┏━━
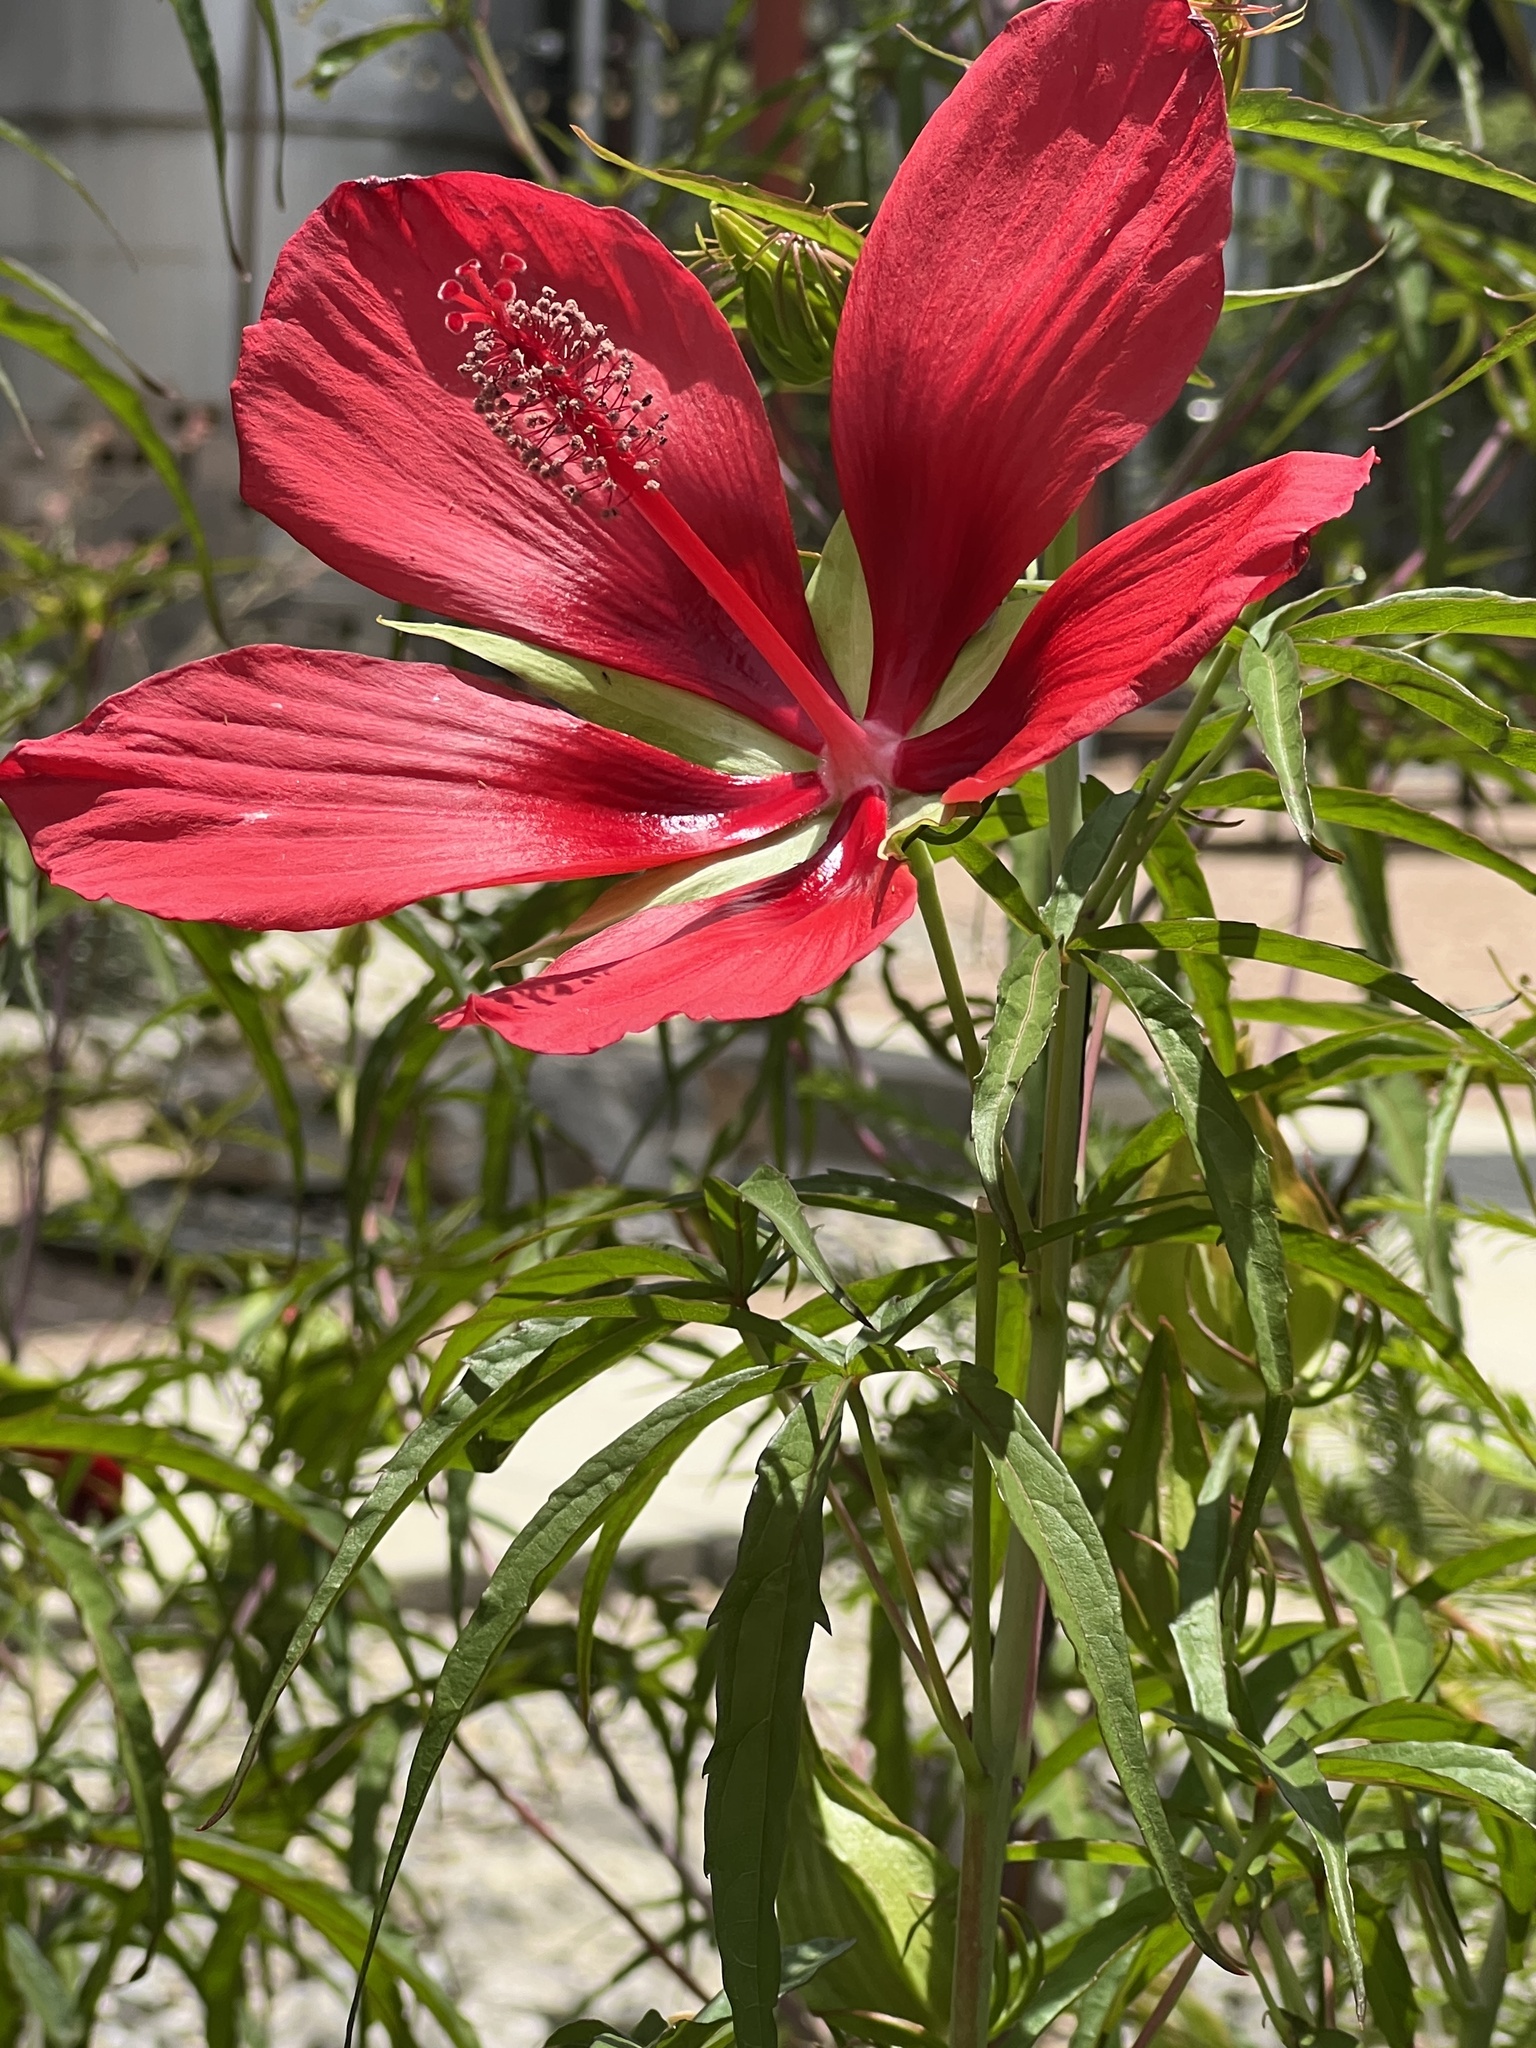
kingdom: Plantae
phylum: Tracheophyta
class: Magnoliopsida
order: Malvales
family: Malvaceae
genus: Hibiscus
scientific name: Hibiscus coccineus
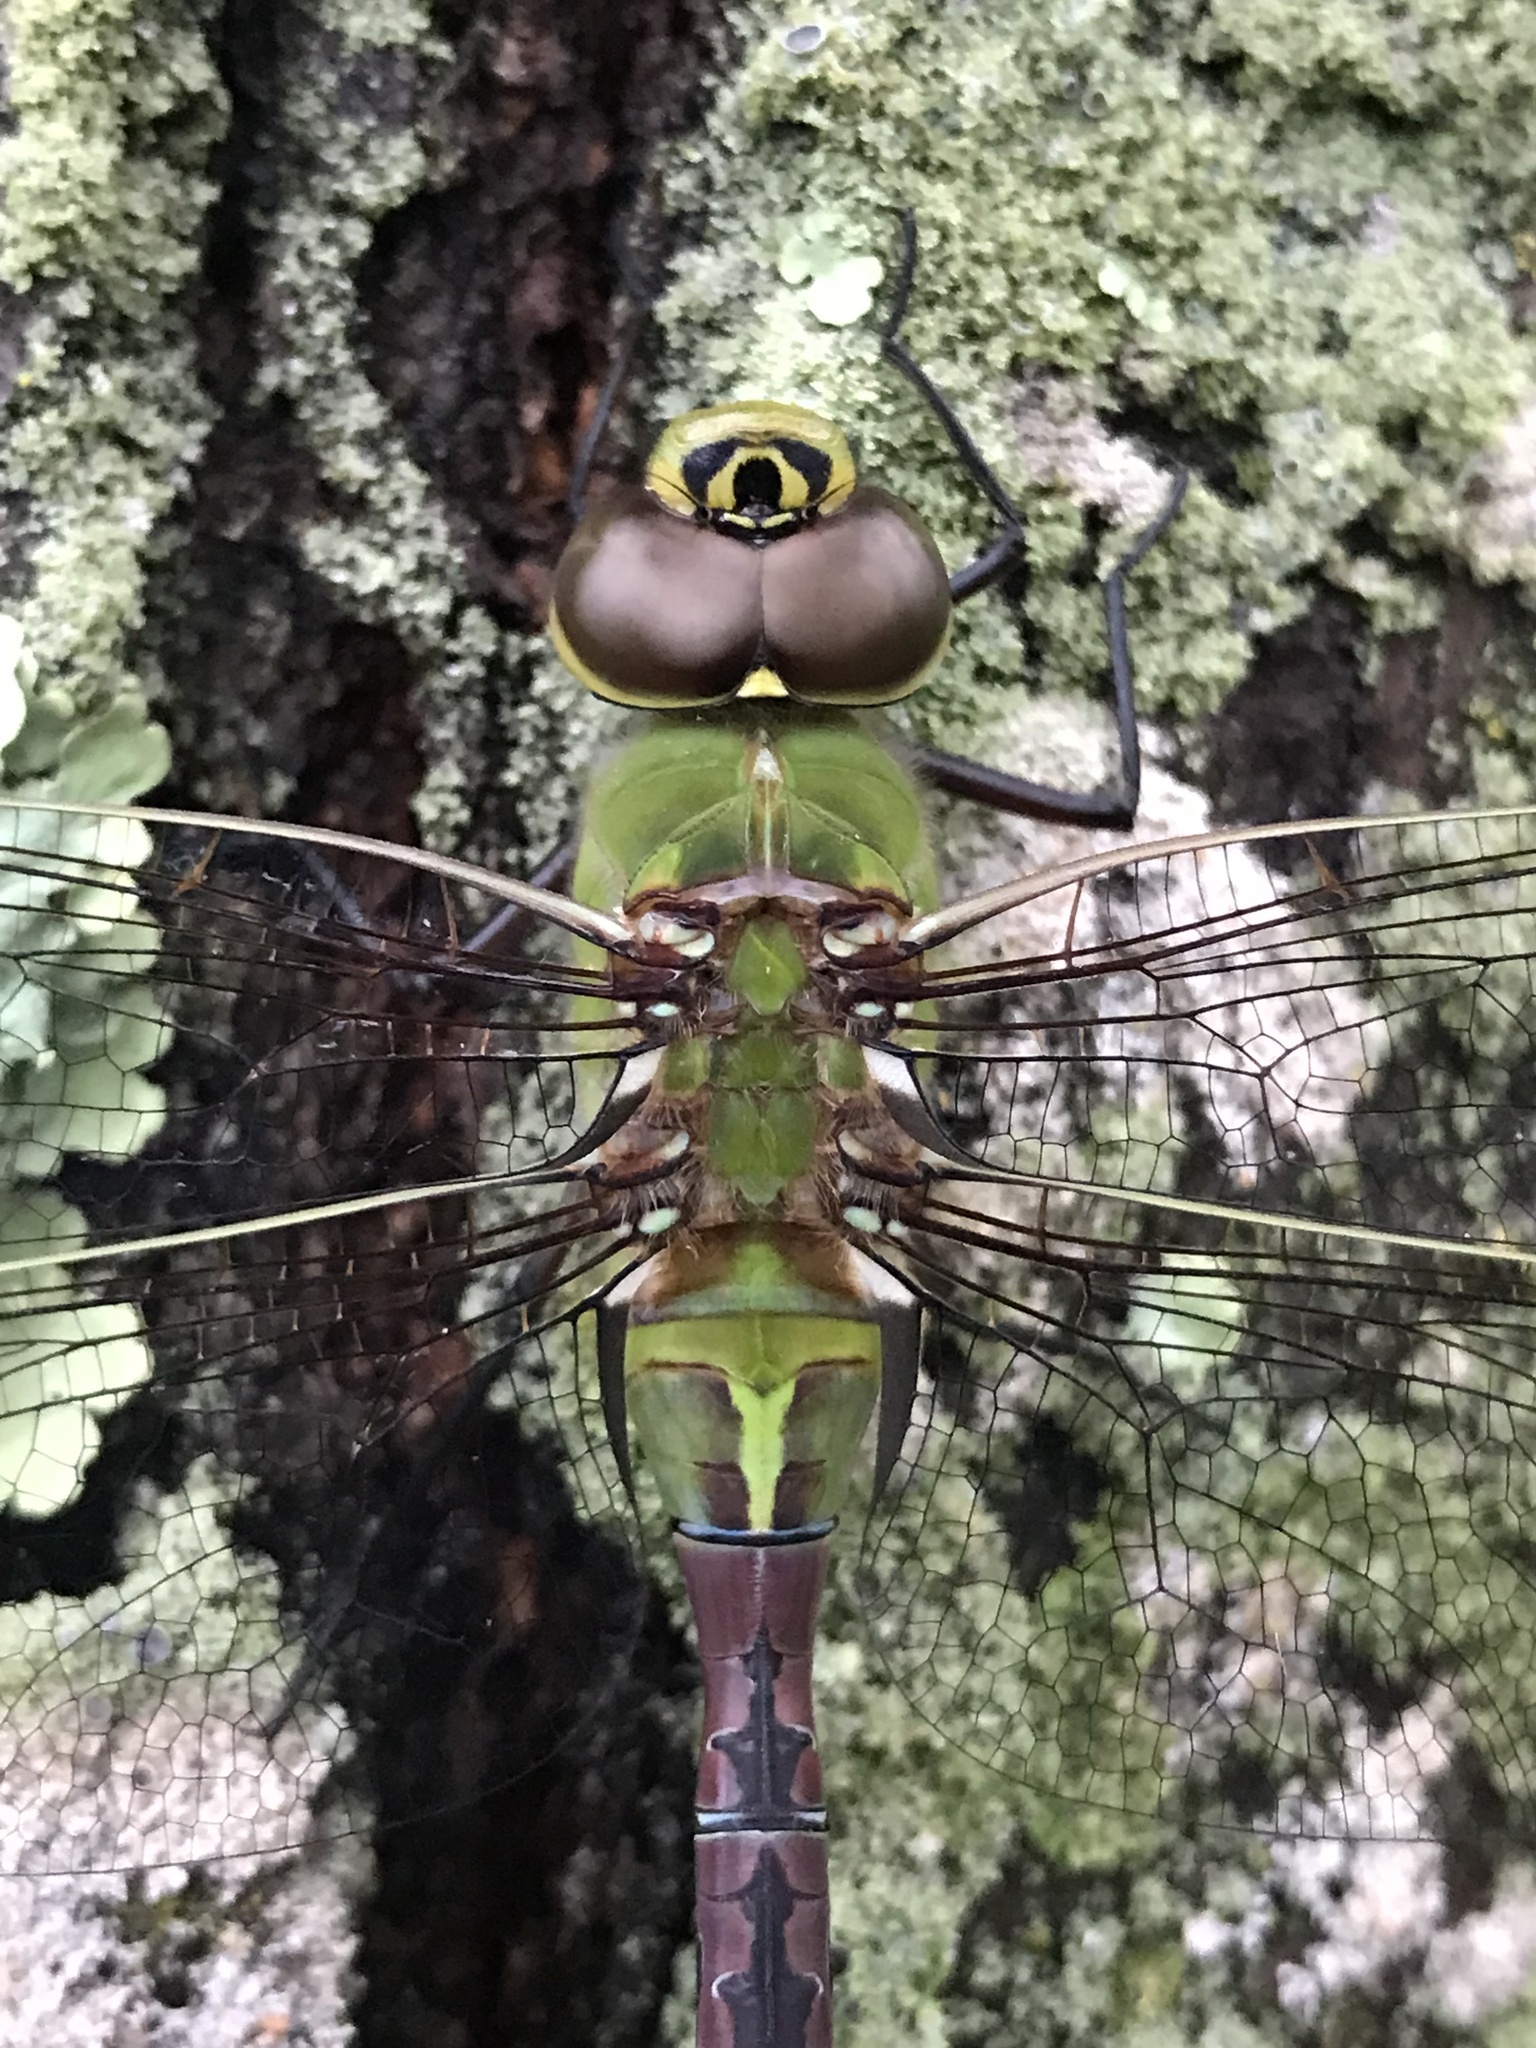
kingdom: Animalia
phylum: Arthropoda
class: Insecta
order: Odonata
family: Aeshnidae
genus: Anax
┗━━
To be done:
Copy out, character for character, every line from the one with "family: Malvaceae" through the end of the rows, inclusive. Omit the pictures from your answer.

Reply:
family: Malvaceae
genus: Hibiscus
scientific name: Hibiscus coccineus
kingdom: Animalia
phylum: Arthropoda
class: Insecta
order: Odonata
family: Aeshnidae
genus: Anax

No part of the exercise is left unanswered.